THE LABOUR Party would ‘consider very, very strongly’ voting to revoke Article 50 to block a no-deal Brexit this Friday, Shadow Business Secretary Rebecca Long-Bailey warned yesterday morning.
Speaking on the BBC’s Andrew Marr Show, she said Labour would ‘keep all options in play to keep no deal off the table’.
Long-Bailey and Labour’s Shadow Brexit Secretary, Keir Starmer, are currently involved in talks with the Tory government with the aim of finding a ‘compromise deal’ leading to Labour voting later this week in favour of PM Theresa May’s EU Withdrawal Agreement, which has already been massively rejected twice by the House of Commons.
She told Marr that the deal must involve a customs union and: ‘We are waiting for the government to come back with their customs union proposals in full.’
She was asked: ‘Is the Labour Party’s position in these talks to demand a second referendum under all circumstances or not?’
Long-Bailey replied: ‘Our policy states very clearly that in the event of a damaging deal that could damage jobs in the economy or a no-deal situation we should keep all options on the table and that includes a confirmatory public vote of some kind.
‘So we’ve asked the government if they would comply with our policy position and as yet we haven’t seen anything to suggest that they will, but discussions will continue next week.’
Marr then said: ‘If you fail in these talks the next phase in the process seems to be a series of further binding votes in the House of Commons on other ways forward and the Prime Minister has said that she would be bound by the House of Commons in the case of these votes next week.

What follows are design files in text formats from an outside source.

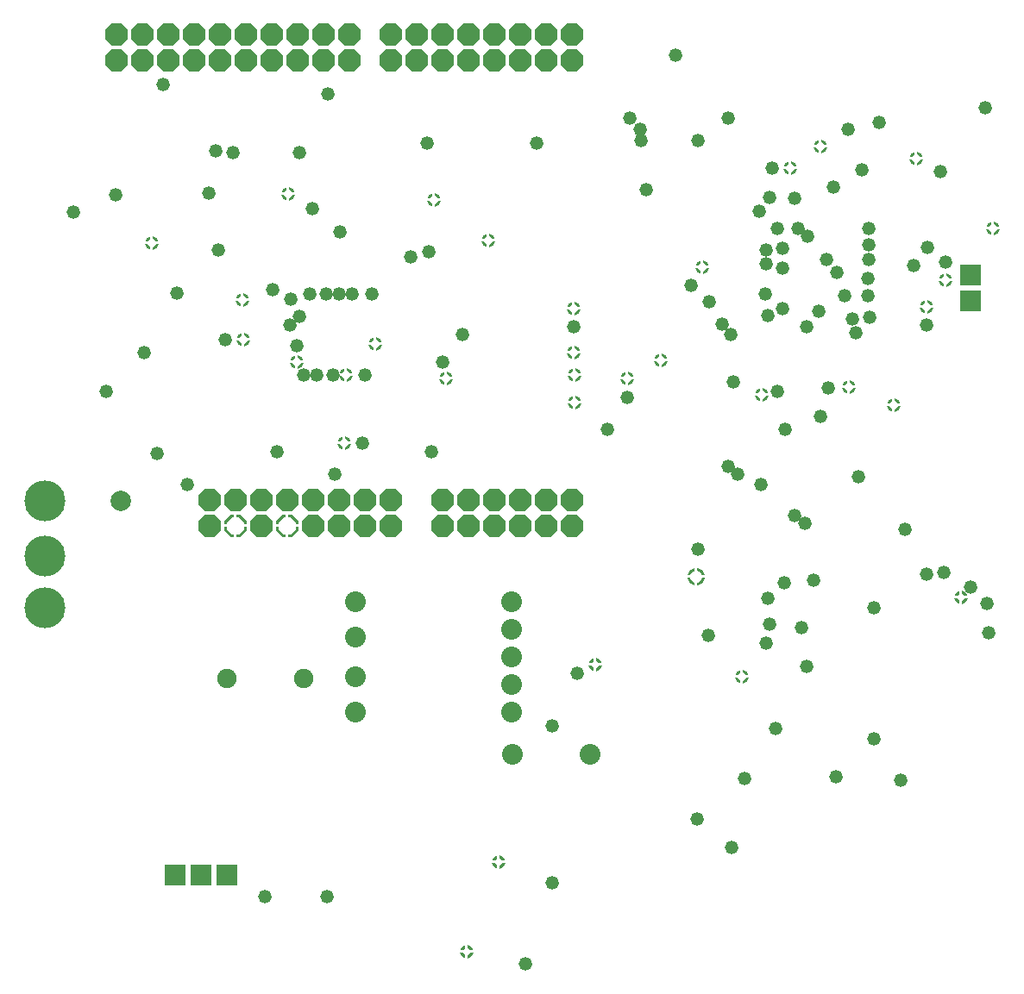
<source format=gbr>
%FSLAX23Y23*%
%MOIN*%
G04 EasyPC Gerber Version 17.0 Build 3379 *
%ADD150R,0.08000X0.08000*%
%ADD164C,0.05200*%
%ADD155C,0.07512*%
%ADD157C,0.07906*%
%ADD151C,0.08000*%
%AMT13*0 Octagon Pad at angle 0*4,1,8,-0.01780,-0.04300,0.01780,-0.04300,0.04300,-0.01780,0.04300,0.01780,0.01780,0.04300,-0.01780,0.04300,-0.04300,0.01780,-0.04300,-0.01780,-0.01780,-0.04300,0*%
%ADD13T13*%
%AMT12*0 Thermal pad*4,1,8,0.03300,0.00500,0.03300,0.01367,0.01367,0.03300,0.00500,0.03300,0.00500,0.04300,0.01780,0.04300,0.04300,0.01780,0.04300,0.00500,0.03300,0.00500,0*4,1,8,-0.00500,0.03300,-0.01367,0.03300,-0.03300,0.01367,-0.03300,0.00500,-0.04300,0.00500,-0.04300,0.01780,-0.01780,0.04300,-0.00500,0.04300,-0.00500,0.03300,0*4,1,8,-0.03300,-0.00500,-0.03300,-0.01367,-0.01367,-0.03300,-0.00500,-0.03300,-0.00500,-0.04300,-0.01780,-0.04300,-0.04300,-0.01780,-0.04300,-0.00500,-0.03300,-0.00500,0*4,1,8,0.00500,-0.03300,0.01367,-0.03300,0.03300,-0.01367,0.03300,-0.00500,0.04300,-0.00500,0.04300,-0.01780,0.01780,-0.04300,0.00500,-0.04300,0.00500,-0.03300,0*%
%ADD12T12*%
%AMT11*0 Octagon Pad at angle 0*4,1,8,-0.01780,-0.04300,0.01780,-0.04300,0.04300,-0.01780,0.04300,0.01780,0.01780,0.04300,-0.01780,0.04300,-0.04300,0.01780,-0.04300,-0.01780,-0.01780,-0.04300,0*%
%ADD11T11*%
%AMT10*0 Thermal pad*4,1,8,0.03300,0.00500,0.03300,0.01367,0.01367,0.03300,0.00500,0.03300,0.00500,0.04300,0.01780,0.04300,0.04300,0.01780,0.04300,0.00500,0.03300,0.00500,0*4,1,8,-0.00500,0.03300,-0.01367,0.03300,-0.03300,0.01367,-0.03300,0.00500,-0.04300,0.00500,-0.04300,0.01780,-0.01780,0.04300,-0.00500,0.04300,-0.00500,0.03300,0*4,1,8,-0.03300,-0.00500,-0.03300,-0.01367,-0.01367,-0.03300,-0.00500,-0.03300,-0.00500,-0.04300,-0.01780,-0.04300,-0.04300,-0.01780,-0.04300,-0.00500,-0.03300,-0.00500,0*4,1,8,0.00500,-0.03300,0.01367,-0.03300,0.03300,-0.01367,0.03300,-0.00500,0.04300,-0.00500,0.04300,-0.01780,0.01780,-0.04300,0.00500,-0.04300,0.00500,-0.03300,0*%
%ADD10T10*%
%AMT14*0 Thermal pad*7,0,0,0.05150,0.03150,0.01000,0*%
%ADD14T14*%
%AMT163*0 Thermal pad*7,0,0,0.05200,0.03200,0.01000,0*%
%ADD163T163*%
%AMT15*0 Thermal pad*7,0,0,0.06800,0.04800,0.01000,0*%
%ADD15T15*%
%ADD154C,0.08000*%
%ADD156C,0.15780*%
X0Y0D02*
D02*
D10*
X1400Y1995D03*
D02*
D11*
X940Y3895D03*
X1040D03*
X1140D03*
X1240D03*
X1340D03*
X1440D03*
X1500Y1995D03*
X1540Y3895D03*
X1600Y1995D03*
X1640Y3895D03*
X1700Y1995D03*
X1800Y3895D03*
X1900D03*
X2000Y1995D03*
Y3895D03*
X2100Y1995D03*
Y3895D03*
X2200Y1995D03*
Y3895D03*
X2300Y1995D03*
Y3895D03*
X2400Y1995D03*
Y3895D03*
X2500Y1995D03*
Y3895D03*
D02*
D12*
X1200Y1995D03*
D02*
D13*
X740Y3795D03*
Y3895D03*
X840Y3795D03*
Y3895D03*
X940Y3795D03*
X1040D03*
X1100Y1995D03*
Y2095D03*
X1140Y3795D03*
X1200Y2095D03*
X1240Y3795D03*
X1300Y1995D03*
Y2095D03*
X1340Y3795D03*
X1400Y2095D03*
X1440Y3795D03*
X1500Y2095D03*
X1540Y3795D03*
X1600Y2095D03*
X1640Y3795D03*
X1700Y2095D03*
X1800Y1995D03*
Y2095D03*
Y3795D03*
X1900D03*
X2000Y2095D03*
Y3795D03*
X2100Y2095D03*
Y3795D03*
X2200Y2095D03*
Y3795D03*
X2300Y2095D03*
Y3795D03*
X2400Y2095D03*
Y3795D03*
X2500Y2095D03*
Y3795D03*
D02*
D14*
X2095Y348D03*
X2219Y695D03*
X2590Y1458D03*
X4005Y1718D03*
D02*
D15*
X2982Y1799D03*
D02*
D150*
X968Y646D03*
X1068D03*
X1168D03*
X4041Y2865D03*
Y2965D03*
D02*
D151*
X1664Y1274D03*
X1664Y1411D03*
Y1702D03*
X1664Y1564D03*
X2268Y1381D03*
Y1488D03*
Y1702D03*
X2268Y1595D03*
X2268Y1274D03*
D02*
D154*
X2271Y1111D03*
X2571D03*
D02*
D155*
X1168Y1407D03*
X1463D03*
D02*
D156*
X464Y1678D03*
Y1878D03*
Y2091D03*
D02*
D157*
X759Y2092D03*
D02*
D163*
X877Y3089D03*
X1227Y2869D03*
X1232Y2714D03*
X1405Y3280D03*
X1439Y2628D03*
X1622Y2314D03*
X1626Y2578D03*
X1740Y2699D03*
X1966Y3257D03*
X2014Y2566D03*
X2177Y3099D03*
X2507Y2664D03*
Y2834D03*
X2512Y2579D03*
X2512Y2471D03*
X2714Y2566D03*
X2845Y2637D03*
X3005Y2997D03*
X3159Y1411D03*
X3234Y2503D03*
X3343Y3380D03*
X3461Y3463D03*
X3570Y2532D03*
X3744Y2461D03*
X3831Y3417D03*
X3870Y2842D03*
X3944Y2946D03*
X4127Y3146D03*
D02*
D164*
X575Y3209D03*
X702Y2514D03*
X739Y3274D03*
X849Y2665D03*
X897Y2275D03*
X920Y3701D03*
X974Y2896D03*
X1013Y2157D03*
X1098Y3282D03*
X1124Y3445D03*
X1133Y3061D03*
X1162Y2714D03*
X1191Y3439D03*
X1314Y561D03*
X1345Y2910D03*
X1362Y2283D03*
X1412Y2773D03*
X1413Y2871D03*
X1439Y2691D03*
X1446Y2807D03*
X1448Y3439D03*
X1464Y2578D03*
X1489Y2891D03*
X1498Y3223D03*
X1514Y2578D03*
X1551Y2891D03*
X1554Y561D03*
X1556Y3666D03*
X1576Y2578D03*
X1583Y2196D03*
X1601Y2891D03*
X1604Y3132D03*
X1651Y2891D03*
X1692Y2314D03*
X1701Y2578D03*
X1726Y2891D03*
X1877Y3034D03*
X1942Y3477D03*
X1947Y3054D03*
X1957Y2281D03*
X2001Y2628D03*
X2077Y2736D03*
X2320Y303D03*
X2365Y3477D03*
X2424Y617D03*
X2425Y1222D03*
X2507Y2764D03*
X2521Y1425D03*
X2636Y2369D03*
X2714Y2491D03*
X2723Y3571D03*
X2763Y3530D03*
X2767Y3484D03*
X2789Y3294D03*
X2900Y3815D03*
X2962Y2927D03*
X2983Y861D03*
X2987Y1906D03*
Y3486D03*
X3029Y1571D03*
X3030Y2862D03*
X3080Y2775D03*
X3104Y2227D03*
X3105Y3571D03*
X3114Y2735D03*
X3118Y752D03*
X3124Y2551D03*
X3140Y2196D03*
X3166Y1019D03*
X3225Y3212D03*
X3232Y2157D03*
X3249Y2891D03*
X3250Y3010D03*
X3252Y1542D03*
Y3061D03*
X3257Y1717D03*
X3259Y2810D03*
X3264Y1615D03*
X3265Y3267D03*
X3273Y3380D03*
X3289Y1211D03*
X3294Y3146D03*
X3295Y2517D03*
X3314Y2835D03*
X3315Y2993D03*
Y3068D03*
X3322Y1777D03*
X3324Y2369D03*
X3360Y3262D03*
X3361Y2036D03*
X3375Y3147D03*
X3387Y1602D03*
X3401Y2006D03*
X3407Y1453D03*
X3408Y2764D03*
X3411Y3114D03*
X3433Y1786D03*
X3453Y2826D03*
X3460Y2419D03*
X3484Y3026D03*
X3491Y2530D03*
X3510Y3307D03*
X3521Y1025D03*
X3523Y2975D03*
X3554Y2886D03*
X3569Y3530D03*
X3584Y2796D03*
X3599Y2741D03*
X3606Y2187D03*
X3620Y3372D03*
X3644Y2952D03*
X3645Y2887D03*
X3648Y3081D03*
X3649Y3026D03*
Y3146D03*
X3650Y2802D03*
X3667Y1171D03*
X3669Y1678D03*
X3687Y3555D03*
X3772Y1012D03*
X3787Y1983D03*
X3820Y3002D03*
X3870Y2772D03*
X3871Y1809D03*
X3875Y3072D03*
X3924Y3366D03*
X3938Y1815D03*
X3944Y3016D03*
X4040Y1759D03*
X4099Y3611D03*
X4105Y1697D03*
X4111Y1581D03*
X0Y0D02*
M02*

</source>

Will the Labour Party leadership also be bound?’
Long-Bailey claimed in response: ‘In the discussions we’ve had so far with government an agreed position on the next stage, whether we go into an indicative votes situation, whether they are going to be binding, that has not been discussed at length or agreed by either party.’
Asked if Labour would vote to revoke Article 50 to avoid a no-deal Brexit in the coming days, Long-Bailey claimed it was a ‘hypothetical question’.
But she added: ‘We have promised our party members and our constituents that we will do all we can to avoid a no-deal situation and it’s something that we would consider very, very strongly.’
Marr then interviewed Tory Leader of the House of Commons Andrea Leadsom, who said that a no-deal Brexit at the end of this week would be ‘not nearly as grim’ as is claimed.
She also said the idea of a departure extension long enough to require the UK to hold European elections would be ‘utterly unacceptable’.
Asked whether May could agree to a full customs union, Leadsom said: ‘My expectation – and I’m not party to the discussions – is that the prime minister will only seek to agree those things that still constitute Brexit.’
Regarding speculation that MPs might force a vote to revoke Article 50 if the EU refuses another Brexit delay this week, and a no-deal departure looms on Friday, Leadsom said she would ‘never’ agree to this, and that no deal would be manageable.
‘The civil service have done an amazing job of ensuring that we minimise the problems. I’m not an advocate for no deal, but it would not be nearly as bad as many like to think it would be,’ she said.